Search the data below for "Lung" and report how many lines contain it, with no other text.
--------------------------------
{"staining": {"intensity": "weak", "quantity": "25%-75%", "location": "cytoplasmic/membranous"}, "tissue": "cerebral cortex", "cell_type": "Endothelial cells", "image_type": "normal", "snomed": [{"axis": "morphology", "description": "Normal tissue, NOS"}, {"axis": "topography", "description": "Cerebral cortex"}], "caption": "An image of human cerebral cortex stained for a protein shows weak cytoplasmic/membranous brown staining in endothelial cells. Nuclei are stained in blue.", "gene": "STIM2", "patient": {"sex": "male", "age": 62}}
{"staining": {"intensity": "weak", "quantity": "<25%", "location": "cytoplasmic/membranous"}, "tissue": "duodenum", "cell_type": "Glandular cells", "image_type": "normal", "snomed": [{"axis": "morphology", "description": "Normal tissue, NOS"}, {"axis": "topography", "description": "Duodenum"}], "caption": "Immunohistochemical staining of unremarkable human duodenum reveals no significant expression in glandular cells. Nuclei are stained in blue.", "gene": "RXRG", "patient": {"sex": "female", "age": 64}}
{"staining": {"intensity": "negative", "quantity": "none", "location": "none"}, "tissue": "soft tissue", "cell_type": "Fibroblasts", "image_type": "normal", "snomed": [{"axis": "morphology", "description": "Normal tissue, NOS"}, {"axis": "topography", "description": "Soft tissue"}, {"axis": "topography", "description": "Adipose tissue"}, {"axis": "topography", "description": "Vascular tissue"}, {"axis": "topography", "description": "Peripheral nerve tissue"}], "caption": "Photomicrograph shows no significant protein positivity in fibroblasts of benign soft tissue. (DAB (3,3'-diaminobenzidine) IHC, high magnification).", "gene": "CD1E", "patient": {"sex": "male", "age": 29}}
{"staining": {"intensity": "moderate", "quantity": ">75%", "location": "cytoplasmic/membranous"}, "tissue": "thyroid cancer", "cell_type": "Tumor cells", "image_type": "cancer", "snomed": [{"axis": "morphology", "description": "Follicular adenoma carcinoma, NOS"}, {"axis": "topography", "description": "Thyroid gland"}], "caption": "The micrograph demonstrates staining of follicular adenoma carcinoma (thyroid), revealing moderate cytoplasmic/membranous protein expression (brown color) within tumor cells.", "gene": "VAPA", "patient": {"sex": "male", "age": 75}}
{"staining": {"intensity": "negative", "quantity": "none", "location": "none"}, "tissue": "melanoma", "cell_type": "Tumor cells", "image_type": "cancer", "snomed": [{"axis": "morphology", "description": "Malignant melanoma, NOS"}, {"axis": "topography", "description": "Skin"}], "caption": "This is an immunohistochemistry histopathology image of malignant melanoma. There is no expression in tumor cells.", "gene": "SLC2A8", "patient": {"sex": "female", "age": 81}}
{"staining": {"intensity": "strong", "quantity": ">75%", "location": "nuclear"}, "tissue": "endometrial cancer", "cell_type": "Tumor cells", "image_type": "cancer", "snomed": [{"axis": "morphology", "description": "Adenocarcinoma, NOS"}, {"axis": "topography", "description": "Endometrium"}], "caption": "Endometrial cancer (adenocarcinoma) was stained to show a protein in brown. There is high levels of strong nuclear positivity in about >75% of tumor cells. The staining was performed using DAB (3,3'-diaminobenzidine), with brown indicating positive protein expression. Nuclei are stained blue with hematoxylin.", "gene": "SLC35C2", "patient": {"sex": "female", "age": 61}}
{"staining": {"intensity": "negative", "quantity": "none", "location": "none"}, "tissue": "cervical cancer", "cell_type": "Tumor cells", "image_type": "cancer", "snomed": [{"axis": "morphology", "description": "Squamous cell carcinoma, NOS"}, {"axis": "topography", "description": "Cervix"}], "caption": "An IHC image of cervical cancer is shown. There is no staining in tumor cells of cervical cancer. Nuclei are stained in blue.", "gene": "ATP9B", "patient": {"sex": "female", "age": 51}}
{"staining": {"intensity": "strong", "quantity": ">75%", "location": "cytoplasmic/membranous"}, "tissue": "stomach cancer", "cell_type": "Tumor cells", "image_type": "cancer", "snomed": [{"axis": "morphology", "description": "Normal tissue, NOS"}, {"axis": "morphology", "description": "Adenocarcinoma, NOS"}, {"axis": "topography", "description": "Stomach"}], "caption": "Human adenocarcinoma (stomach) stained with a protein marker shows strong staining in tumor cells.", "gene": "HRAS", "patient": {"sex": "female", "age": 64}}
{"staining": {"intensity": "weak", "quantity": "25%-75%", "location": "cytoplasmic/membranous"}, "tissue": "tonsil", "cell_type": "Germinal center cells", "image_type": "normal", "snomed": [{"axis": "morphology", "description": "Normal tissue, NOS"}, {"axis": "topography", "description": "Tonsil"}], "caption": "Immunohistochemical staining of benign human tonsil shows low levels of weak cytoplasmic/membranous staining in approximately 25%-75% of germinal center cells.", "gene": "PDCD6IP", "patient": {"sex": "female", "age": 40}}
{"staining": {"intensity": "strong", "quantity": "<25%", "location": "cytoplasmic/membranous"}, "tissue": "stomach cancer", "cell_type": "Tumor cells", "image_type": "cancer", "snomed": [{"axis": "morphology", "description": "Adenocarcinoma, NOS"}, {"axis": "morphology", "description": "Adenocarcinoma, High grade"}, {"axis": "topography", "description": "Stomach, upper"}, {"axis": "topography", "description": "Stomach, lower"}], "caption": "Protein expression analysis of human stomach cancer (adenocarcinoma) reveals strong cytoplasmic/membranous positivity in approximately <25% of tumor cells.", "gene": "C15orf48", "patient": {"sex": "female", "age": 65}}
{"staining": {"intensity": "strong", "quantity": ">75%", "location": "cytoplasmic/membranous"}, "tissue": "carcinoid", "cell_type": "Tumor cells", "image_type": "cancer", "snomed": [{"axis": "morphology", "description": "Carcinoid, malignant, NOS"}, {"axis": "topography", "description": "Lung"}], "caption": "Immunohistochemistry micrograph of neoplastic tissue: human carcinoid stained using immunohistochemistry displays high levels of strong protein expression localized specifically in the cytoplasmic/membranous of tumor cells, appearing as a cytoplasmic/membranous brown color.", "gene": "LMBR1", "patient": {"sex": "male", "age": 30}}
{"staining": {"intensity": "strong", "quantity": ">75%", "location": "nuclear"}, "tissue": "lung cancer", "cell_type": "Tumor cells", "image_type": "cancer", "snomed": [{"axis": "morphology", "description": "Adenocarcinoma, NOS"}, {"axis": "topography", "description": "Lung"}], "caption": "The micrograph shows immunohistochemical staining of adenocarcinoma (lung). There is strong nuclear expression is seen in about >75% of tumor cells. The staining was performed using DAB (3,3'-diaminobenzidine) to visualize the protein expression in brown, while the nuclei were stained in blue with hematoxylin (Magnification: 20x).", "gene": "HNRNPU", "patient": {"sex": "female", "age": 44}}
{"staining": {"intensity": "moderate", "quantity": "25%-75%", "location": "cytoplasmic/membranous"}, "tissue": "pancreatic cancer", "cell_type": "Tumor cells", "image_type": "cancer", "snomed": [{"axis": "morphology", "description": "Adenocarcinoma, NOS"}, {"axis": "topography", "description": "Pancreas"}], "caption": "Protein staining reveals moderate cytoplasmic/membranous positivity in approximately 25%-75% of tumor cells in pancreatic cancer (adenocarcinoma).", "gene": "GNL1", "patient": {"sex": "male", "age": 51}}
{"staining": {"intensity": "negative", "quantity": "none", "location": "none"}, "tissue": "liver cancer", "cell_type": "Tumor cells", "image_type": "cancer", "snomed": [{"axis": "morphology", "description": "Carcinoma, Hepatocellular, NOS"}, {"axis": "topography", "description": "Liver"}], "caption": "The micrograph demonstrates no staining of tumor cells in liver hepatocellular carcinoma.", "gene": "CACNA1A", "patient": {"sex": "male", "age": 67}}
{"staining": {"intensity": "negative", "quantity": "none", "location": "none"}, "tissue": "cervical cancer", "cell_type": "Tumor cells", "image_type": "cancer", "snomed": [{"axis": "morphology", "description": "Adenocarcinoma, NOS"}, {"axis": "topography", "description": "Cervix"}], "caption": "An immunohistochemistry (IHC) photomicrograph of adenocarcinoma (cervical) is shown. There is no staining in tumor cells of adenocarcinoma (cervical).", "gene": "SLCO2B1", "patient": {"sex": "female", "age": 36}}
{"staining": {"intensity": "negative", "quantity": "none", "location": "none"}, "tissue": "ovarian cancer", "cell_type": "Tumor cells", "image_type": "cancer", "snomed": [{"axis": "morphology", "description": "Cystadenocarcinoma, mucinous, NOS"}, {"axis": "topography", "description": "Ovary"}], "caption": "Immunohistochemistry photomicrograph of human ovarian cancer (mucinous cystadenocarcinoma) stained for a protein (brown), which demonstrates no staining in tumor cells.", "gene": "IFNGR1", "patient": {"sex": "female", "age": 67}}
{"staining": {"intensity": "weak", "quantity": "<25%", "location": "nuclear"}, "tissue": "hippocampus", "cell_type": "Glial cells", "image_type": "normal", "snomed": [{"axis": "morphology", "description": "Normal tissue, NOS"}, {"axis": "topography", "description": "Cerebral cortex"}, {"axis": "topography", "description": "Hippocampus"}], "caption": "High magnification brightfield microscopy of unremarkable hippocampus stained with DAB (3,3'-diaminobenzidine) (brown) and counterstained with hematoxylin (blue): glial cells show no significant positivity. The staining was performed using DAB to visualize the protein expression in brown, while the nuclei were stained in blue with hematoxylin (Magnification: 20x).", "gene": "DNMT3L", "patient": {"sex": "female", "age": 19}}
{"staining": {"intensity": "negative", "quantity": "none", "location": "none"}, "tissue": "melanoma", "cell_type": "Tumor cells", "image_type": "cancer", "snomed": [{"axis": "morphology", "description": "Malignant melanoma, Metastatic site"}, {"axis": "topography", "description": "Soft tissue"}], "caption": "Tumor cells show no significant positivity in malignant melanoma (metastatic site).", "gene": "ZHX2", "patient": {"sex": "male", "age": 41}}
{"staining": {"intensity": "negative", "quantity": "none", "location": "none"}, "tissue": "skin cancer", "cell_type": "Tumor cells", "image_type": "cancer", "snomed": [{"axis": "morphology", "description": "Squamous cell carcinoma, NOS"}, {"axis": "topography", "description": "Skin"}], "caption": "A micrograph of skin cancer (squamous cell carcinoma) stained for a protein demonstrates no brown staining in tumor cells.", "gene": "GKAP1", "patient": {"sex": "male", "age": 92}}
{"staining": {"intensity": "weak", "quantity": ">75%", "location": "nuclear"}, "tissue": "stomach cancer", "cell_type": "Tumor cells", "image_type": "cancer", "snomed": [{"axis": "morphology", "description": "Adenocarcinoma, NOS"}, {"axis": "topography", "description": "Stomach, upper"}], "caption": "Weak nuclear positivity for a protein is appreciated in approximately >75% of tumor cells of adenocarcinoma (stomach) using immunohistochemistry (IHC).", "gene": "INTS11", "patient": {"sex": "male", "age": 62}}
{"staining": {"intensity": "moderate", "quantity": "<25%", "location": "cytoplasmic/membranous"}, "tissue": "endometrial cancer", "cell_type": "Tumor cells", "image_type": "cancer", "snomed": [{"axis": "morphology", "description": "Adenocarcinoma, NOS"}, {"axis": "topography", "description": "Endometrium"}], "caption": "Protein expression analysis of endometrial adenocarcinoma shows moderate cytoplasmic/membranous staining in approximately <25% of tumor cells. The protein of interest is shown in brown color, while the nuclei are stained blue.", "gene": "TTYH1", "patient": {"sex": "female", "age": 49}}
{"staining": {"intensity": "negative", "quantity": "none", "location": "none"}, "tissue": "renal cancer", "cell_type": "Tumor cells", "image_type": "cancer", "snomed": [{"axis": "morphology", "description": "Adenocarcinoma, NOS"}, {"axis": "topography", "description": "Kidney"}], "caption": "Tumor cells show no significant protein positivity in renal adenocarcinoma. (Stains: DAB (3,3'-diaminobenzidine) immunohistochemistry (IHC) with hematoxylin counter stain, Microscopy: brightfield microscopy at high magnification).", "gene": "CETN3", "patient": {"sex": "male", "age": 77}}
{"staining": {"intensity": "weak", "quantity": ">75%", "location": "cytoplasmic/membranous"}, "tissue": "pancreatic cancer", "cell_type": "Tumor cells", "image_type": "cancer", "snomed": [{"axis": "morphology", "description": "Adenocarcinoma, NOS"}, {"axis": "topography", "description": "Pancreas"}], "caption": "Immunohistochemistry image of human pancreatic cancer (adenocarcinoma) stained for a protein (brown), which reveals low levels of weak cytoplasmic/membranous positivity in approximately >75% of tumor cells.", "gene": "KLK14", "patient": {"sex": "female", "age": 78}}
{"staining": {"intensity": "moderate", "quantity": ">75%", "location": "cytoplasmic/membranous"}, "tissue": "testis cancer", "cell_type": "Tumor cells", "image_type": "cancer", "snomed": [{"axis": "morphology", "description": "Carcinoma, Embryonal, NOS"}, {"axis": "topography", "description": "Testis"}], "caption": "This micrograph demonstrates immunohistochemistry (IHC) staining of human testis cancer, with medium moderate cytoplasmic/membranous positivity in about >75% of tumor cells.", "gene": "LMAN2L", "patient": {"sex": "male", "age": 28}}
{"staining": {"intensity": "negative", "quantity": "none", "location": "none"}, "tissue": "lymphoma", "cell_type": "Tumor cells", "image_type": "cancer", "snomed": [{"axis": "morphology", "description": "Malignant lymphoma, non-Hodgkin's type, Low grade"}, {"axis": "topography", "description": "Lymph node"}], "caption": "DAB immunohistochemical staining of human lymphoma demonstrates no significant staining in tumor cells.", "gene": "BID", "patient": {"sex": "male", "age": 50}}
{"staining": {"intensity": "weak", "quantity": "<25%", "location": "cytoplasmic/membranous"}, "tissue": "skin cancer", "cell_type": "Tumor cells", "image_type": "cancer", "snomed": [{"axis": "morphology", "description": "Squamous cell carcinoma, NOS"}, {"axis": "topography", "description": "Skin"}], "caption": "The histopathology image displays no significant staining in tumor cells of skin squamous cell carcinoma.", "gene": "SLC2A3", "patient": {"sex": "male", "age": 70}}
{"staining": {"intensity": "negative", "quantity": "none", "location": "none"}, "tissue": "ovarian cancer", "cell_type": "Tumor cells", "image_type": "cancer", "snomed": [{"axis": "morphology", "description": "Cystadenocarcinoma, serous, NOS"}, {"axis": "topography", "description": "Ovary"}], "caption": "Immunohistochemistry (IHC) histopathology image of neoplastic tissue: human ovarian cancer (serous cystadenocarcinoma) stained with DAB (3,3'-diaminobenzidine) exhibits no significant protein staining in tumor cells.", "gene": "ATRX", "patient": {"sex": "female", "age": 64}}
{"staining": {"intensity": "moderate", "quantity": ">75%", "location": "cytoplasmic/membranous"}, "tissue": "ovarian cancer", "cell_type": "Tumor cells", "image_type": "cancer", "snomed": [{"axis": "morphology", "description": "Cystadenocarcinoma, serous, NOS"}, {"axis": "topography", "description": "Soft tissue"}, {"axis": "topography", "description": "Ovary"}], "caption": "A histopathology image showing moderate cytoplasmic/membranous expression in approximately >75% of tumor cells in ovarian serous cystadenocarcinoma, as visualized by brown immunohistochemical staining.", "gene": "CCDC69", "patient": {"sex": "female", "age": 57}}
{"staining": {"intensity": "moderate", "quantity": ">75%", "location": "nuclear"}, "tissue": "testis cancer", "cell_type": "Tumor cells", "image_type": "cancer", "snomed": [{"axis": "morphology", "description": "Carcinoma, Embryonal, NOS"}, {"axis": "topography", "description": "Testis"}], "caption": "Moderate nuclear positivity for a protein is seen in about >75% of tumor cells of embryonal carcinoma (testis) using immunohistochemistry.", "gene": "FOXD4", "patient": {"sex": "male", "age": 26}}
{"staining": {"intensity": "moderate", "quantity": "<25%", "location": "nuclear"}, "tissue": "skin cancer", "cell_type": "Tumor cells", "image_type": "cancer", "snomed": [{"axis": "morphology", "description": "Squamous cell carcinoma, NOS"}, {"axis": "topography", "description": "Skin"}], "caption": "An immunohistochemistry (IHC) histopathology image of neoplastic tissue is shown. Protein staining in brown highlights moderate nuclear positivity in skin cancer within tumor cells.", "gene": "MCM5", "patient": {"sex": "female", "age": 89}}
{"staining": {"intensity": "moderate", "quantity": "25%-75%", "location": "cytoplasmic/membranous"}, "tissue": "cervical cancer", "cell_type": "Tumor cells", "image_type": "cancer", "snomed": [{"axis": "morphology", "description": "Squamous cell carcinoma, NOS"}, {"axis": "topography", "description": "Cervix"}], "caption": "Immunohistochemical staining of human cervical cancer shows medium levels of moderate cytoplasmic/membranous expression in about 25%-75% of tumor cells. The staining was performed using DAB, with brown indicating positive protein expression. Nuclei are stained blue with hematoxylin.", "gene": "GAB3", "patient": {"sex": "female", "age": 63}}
--------------------------------
TASK SOLUTION: 2